State-owned Agriculture Bank to further expand Tanzania’s GDP
Tanzania is looking to ensure economic stability at a time of impressive economic growth by investing Sh800 billion ($380 million) in a new state-run agriculture bank. The investment which will be spread over eight years is aimed at boosting growth in the critical sector, whose growth has been subdued by lack of funds and low productivity.
“Around 75 percent of Tanzanians depend on agriculture for their livelihoods and the sector contributes to 25 percent of our gross domestic product (GDP) and accounts for 34 percent of the country’s export earnings,” President Jakaya Kikwete said while launching the Tanzania Agricultural Development Bank (TADB) on Friday.
The United Republic of Tanzania has the second largest economy in East Africa, and the Twelfth largest in Africa. A great contributor to this is its agricultural sector, which accounts for 24.5 percent of the country’s GDP and over half of the employed workforce. The country had relied heavily on this sector to drive its economy, but despite its importance, not much focus has been on it in the past.
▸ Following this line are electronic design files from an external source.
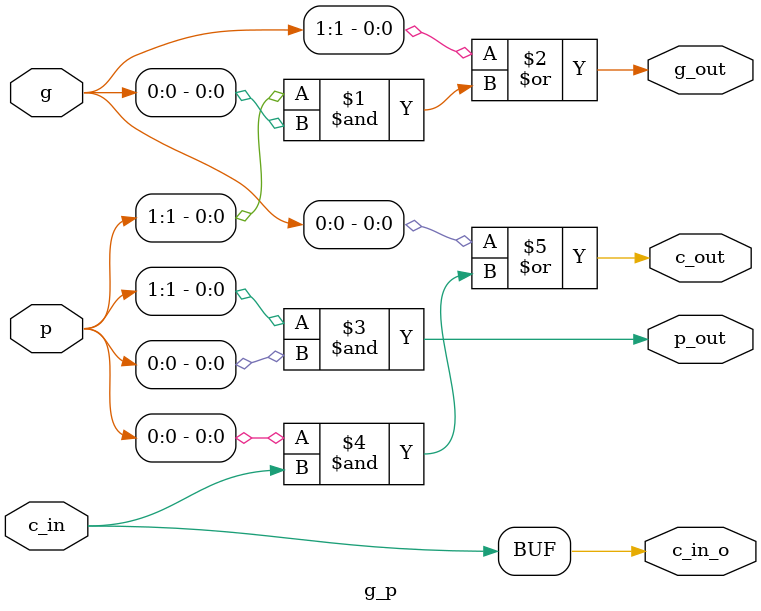
<source format=v>
`timescale 1ns / 1ps
module g_p(
    input [1:0] g,
    input [1:0] p,
    input [0:0] c_in,
    output [0:0] c_in_o,
    output [0:0] c_out,
    output [0:0] g_out,
    output [0:0] p_out
    );
	 assign g_out = g[1]|p[1]&g[0];
	 assign p_out = p[1]&p[0];
	 assign c_out = g[0]|p[0]&c_in;
	 assign c_in_o=c_in;

endmodule

</source>
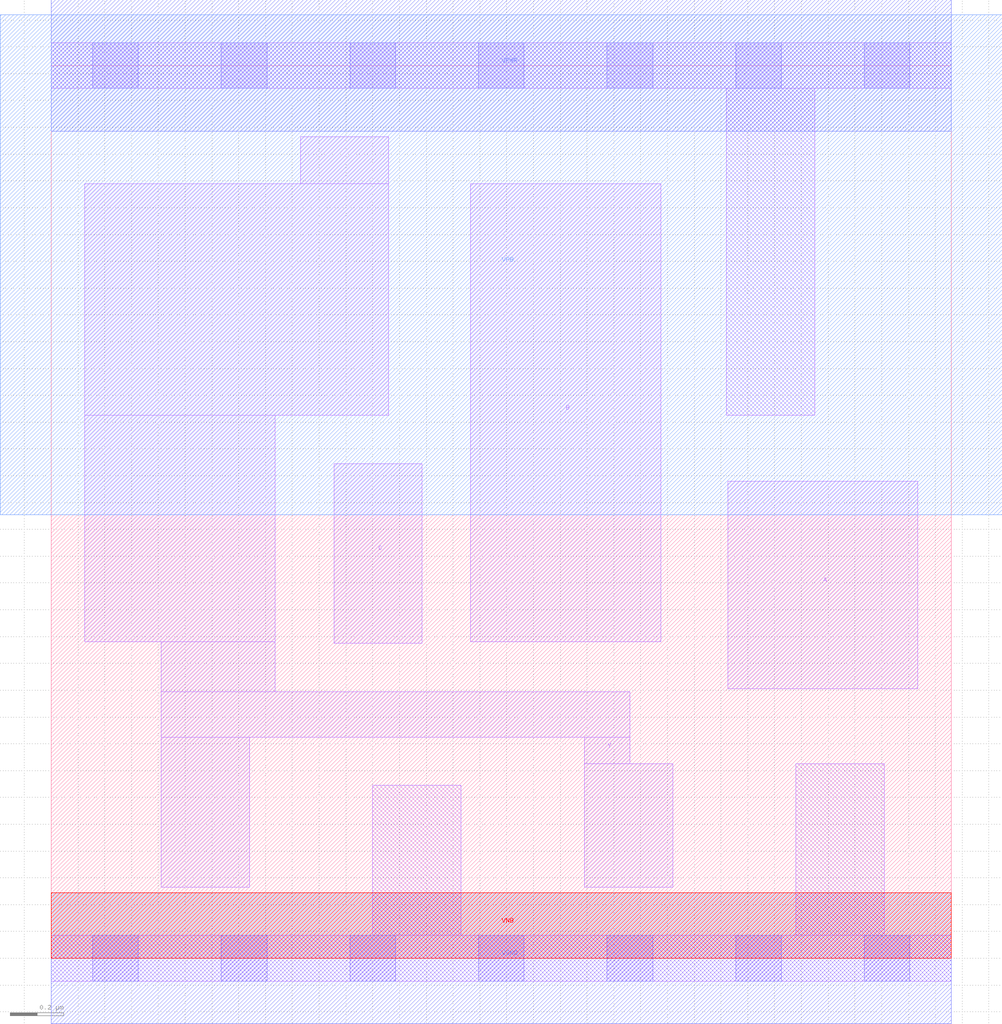
<source format=lef>
# Copyright 2020 The SkyWater PDK Authors
#
# Licensed under the Apache License, Version 2.0 (the "License");
# you may not use this file except in compliance with the License.
# You may obtain a copy of the License at
#
#     https://www.apache.org/licenses/LICENSE-2.0
#
# Unless required by applicable law or agreed to in writing, software
# distributed under the License is distributed on an "AS IS" BASIS,
# WITHOUT WARRANTIES OR CONDITIONS OF ANY KIND, either express or implied.
# See the License for the specific language governing permissions and
# limitations under the License.
#
# SPDX-License-Identifier: Apache-2.0

VERSION 5.7 ;
  NOWIREEXTENSIONATPIN ON ;
  DIVIDERCHAR "/" ;
  BUSBITCHARS "[]" ;
MACRO sky130_fd_sc_lp__nor3_lp
  CLASS CORE ;
  FOREIGN sky130_fd_sc_lp__nor3_lp ;
  ORIGIN  0.000000  0.000000 ;
  SIZE  3.360000 BY  3.330000 ;
  SYMMETRY X Y R90 ;
  SITE unit ;
  PIN A
    ANTENNAGATEAREA  0.376000 ;
    DIRECTION INPUT ;
    USE SIGNAL ;
    PORT
      LAYER li1 ;
        RECT 2.525000 1.005000 3.235000 1.780000 ;
    END
  END A
  PIN B
    ANTENNAGATEAREA  0.376000 ;
    DIRECTION INPUT ;
    USE SIGNAL ;
    PORT
      LAYER li1 ;
        RECT 1.565000 1.180000 2.275000 2.890000 ;
    END
  END B
  PIN C
    ANTENNAGATEAREA  0.376000 ;
    DIRECTION INPUT ;
    USE SIGNAL ;
    PORT
      LAYER li1 ;
        RECT 1.055000 1.175000 1.385000 1.845000 ;
    END
  END C
  PIN Y
    ANTENNADIFFAREA  0.522300 ;
    DIRECTION OUTPUT ;
    USE SIGNAL ;
    PORT
      LAYER li1 ;
        RECT 0.125000 1.180000 0.835000 2.025000 ;
        RECT 0.125000 2.025000 1.260000 2.890000 ;
        RECT 0.410000 0.265000 0.740000 0.825000 ;
        RECT 0.410000 0.825000 2.160000 0.995000 ;
        RECT 0.410000 0.995000 0.835000 1.180000 ;
        RECT 0.930000 2.890000 1.260000 3.065000 ;
        RECT 1.990000 0.265000 2.320000 0.725000 ;
        RECT 1.990000 0.725000 2.160000 0.825000 ;
    END
  END Y
  PIN VGND
    DIRECTION INOUT ;
    USE GROUND ;
    PORT
      LAYER met1 ;
        RECT 0.000000 -0.245000 3.360000 0.245000 ;
    END
  END VGND
  PIN VNB
    DIRECTION INOUT ;
    USE GROUND ;
    PORT
      LAYER pwell ;
        RECT 0.000000 0.000000 3.360000 0.245000 ;
    END
  END VNB
  PIN VPB
    DIRECTION INOUT ;
    USE POWER ;
    PORT
      LAYER nwell ;
        RECT -0.190000 1.655000 3.550000 3.520000 ;
    END
  END VPB
  PIN VPWR
    DIRECTION INOUT ;
    USE POWER ;
    PORT
      LAYER met1 ;
        RECT 0.000000 3.085000 3.360000 3.575000 ;
    END
  END VPWR
  OBS
    LAYER li1 ;
      RECT 0.000000 -0.085000 3.360000 0.085000 ;
      RECT 0.000000  3.245000 3.360000 3.415000 ;
      RECT 1.200000  0.085000 1.530000 0.645000 ;
      RECT 2.520000  2.025000 2.850000 3.245000 ;
      RECT 2.780000  0.085000 3.110000 0.725000 ;
    LAYER mcon ;
      RECT 0.155000 -0.085000 0.325000 0.085000 ;
      RECT 0.155000  3.245000 0.325000 3.415000 ;
      RECT 0.635000 -0.085000 0.805000 0.085000 ;
      RECT 0.635000  3.245000 0.805000 3.415000 ;
      RECT 1.115000 -0.085000 1.285000 0.085000 ;
      RECT 1.115000  3.245000 1.285000 3.415000 ;
      RECT 1.595000 -0.085000 1.765000 0.085000 ;
      RECT 1.595000  3.245000 1.765000 3.415000 ;
      RECT 2.075000 -0.085000 2.245000 0.085000 ;
      RECT 2.075000  3.245000 2.245000 3.415000 ;
      RECT 2.555000 -0.085000 2.725000 0.085000 ;
      RECT 2.555000  3.245000 2.725000 3.415000 ;
      RECT 3.035000 -0.085000 3.205000 0.085000 ;
      RECT 3.035000  3.245000 3.205000 3.415000 ;
  END
END sky130_fd_sc_lp__nor3_lp
END LIBRARY

</source>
The new bank will, therefore, help to modernize Agriculture in Tanzania and boost productivity through access to all forms of financing. A statement by Kikwete said that the bank will focus on the production of maize, sugarcane, rice, oilseeds, meat, dairy and poultry. TADB will also target horticulture, fish farming and bee-keeping.
Investment in its Agricultural sector is expected to further expand Tanzania’s GDP which increased by 32 percent in 2013 to 69.8 trillion shillings after the East African nation incorporated new sectors in its calculation, including massive gas discoveries. Tanzania’s economy has been estimated by the International Monetary Fund to grow by more than 7 percent.
To ensure a smooth take-off, the Tanzanian government has provided 60 billion shillings in seed capital for TADB.